In the next few months, the U.S. Census Bureau is releasing multiple data products that will provide new years of data, as well as some new detail not currently available. Here are the four most valuable updates for better understanding NC and its changing demographics:

  1. New county-to-county migration flow tables updated with 2011-15 data. The release of these tables and the update to the Census Flows Mapper web application will be the first time that non-overlapping 5-year flows tables are available for comparison (2006-10 and 2011-15). Scheduled for release August 10th. 
  2. 2016 American Community Survey: the most recent estimates of demographic, social, economic, and housing characteristics for geographic areas with populations of 65,000 or more. The 2016 ACS will be released September 14th.
  3. New language details in American FactFinder. The Census Bureau is adding new detail to the American FactFinder table on language spoken at home (Table B16001). The new languages being added are:
    • Haitian (previously “French Creole”)
    • Punjabi (previously “Other Indic languages”)
    • Bengali (previously “Other Indic languages”)
    • Telugu (previously “Other Asian languages”)
    • Tamil (previously “Other Asian languages”)
      Scheduled for release September 14th.
  4. New language details in 2016 ACS microdata (PUMS). The Bureau is adding in new language detail on languages that were previously not available. The October 2016 release of the PUMS files will contain multiple new language codes, including many new codes for African languages that were previously grouped together, such as Somali, Oromo, Tigrinya, Yoruba, and Igbo.

**Exercise tasks:**
1. Rewrite the part of the Census passage that opens with the words containing "3. New language" and closes with "for release September 14th.", substituting "Haitian Creole" for "Haitian".
2. Answer these questions from the Census passage:
(a) On what date will the 2016 American Community Survey be released?
(b) Under what label was Punjabi previously grouped?
(c) Which two non-overlapping 5-year periods will be available for comparison in the migration flow tables?
The entries that come next are taken from a separate source.

**Data section:**
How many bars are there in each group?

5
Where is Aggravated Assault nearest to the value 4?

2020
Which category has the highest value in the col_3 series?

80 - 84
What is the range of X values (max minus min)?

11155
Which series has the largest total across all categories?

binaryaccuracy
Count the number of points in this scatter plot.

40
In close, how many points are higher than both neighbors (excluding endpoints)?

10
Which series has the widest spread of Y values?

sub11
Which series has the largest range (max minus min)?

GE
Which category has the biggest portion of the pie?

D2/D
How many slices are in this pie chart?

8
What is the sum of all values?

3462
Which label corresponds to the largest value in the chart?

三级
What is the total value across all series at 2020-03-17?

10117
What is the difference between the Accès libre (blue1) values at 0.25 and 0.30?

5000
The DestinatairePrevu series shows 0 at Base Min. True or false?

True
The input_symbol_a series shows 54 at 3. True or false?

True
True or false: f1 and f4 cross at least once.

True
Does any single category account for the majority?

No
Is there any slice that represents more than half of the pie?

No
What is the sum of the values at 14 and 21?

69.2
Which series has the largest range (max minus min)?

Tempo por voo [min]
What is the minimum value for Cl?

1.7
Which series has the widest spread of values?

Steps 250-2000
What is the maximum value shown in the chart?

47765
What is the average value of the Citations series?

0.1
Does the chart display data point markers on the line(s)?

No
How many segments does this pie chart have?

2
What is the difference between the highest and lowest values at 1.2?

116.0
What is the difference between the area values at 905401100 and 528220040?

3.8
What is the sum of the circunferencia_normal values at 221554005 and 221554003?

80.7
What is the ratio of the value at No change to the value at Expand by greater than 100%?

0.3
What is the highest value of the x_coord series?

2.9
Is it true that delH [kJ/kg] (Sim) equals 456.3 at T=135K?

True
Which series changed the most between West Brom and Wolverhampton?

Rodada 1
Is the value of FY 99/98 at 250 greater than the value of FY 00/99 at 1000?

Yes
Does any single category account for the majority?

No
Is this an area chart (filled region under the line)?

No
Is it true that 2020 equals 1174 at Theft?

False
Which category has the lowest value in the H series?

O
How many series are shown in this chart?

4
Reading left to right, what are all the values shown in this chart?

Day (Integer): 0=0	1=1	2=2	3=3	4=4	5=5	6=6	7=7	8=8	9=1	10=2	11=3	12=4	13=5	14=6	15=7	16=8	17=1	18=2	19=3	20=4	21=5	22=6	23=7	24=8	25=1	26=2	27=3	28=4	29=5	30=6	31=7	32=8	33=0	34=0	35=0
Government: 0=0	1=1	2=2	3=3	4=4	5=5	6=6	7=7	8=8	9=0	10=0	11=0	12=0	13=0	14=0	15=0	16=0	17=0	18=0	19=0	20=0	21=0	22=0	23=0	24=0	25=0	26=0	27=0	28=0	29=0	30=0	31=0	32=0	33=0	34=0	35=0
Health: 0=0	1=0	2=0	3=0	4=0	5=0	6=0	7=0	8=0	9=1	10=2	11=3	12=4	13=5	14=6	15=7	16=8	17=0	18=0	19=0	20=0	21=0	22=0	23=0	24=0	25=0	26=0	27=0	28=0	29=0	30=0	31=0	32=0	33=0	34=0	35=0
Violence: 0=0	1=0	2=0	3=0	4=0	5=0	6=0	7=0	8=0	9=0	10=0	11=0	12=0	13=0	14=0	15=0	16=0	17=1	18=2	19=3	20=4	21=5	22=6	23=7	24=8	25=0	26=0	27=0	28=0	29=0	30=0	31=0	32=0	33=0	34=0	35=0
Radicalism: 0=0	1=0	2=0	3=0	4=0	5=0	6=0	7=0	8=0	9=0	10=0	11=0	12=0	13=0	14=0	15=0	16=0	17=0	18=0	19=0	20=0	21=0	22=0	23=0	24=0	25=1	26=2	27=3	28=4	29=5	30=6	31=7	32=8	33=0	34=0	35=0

**Solutions below:**
1.
3. New language details in American FactFinder. The Census Bureau is adding new detail to the American FactFinder table on language spoken at home (Table B16001). The new languages being added are:
    • Haitian Creole (previously “French Creole”)
    • Punjabi (previously “Other Indic languages”)
    • Bengali (previously “Other Indic languages”)
    • Telugu (previously “Other Asian languages”)
    • Tamil (previously “Other Asian languages”)
      Scheduled for release September 14th.

2.
(a) September 14th
(b) "Other Indic languages"
(c) 2006-10 and 2011-15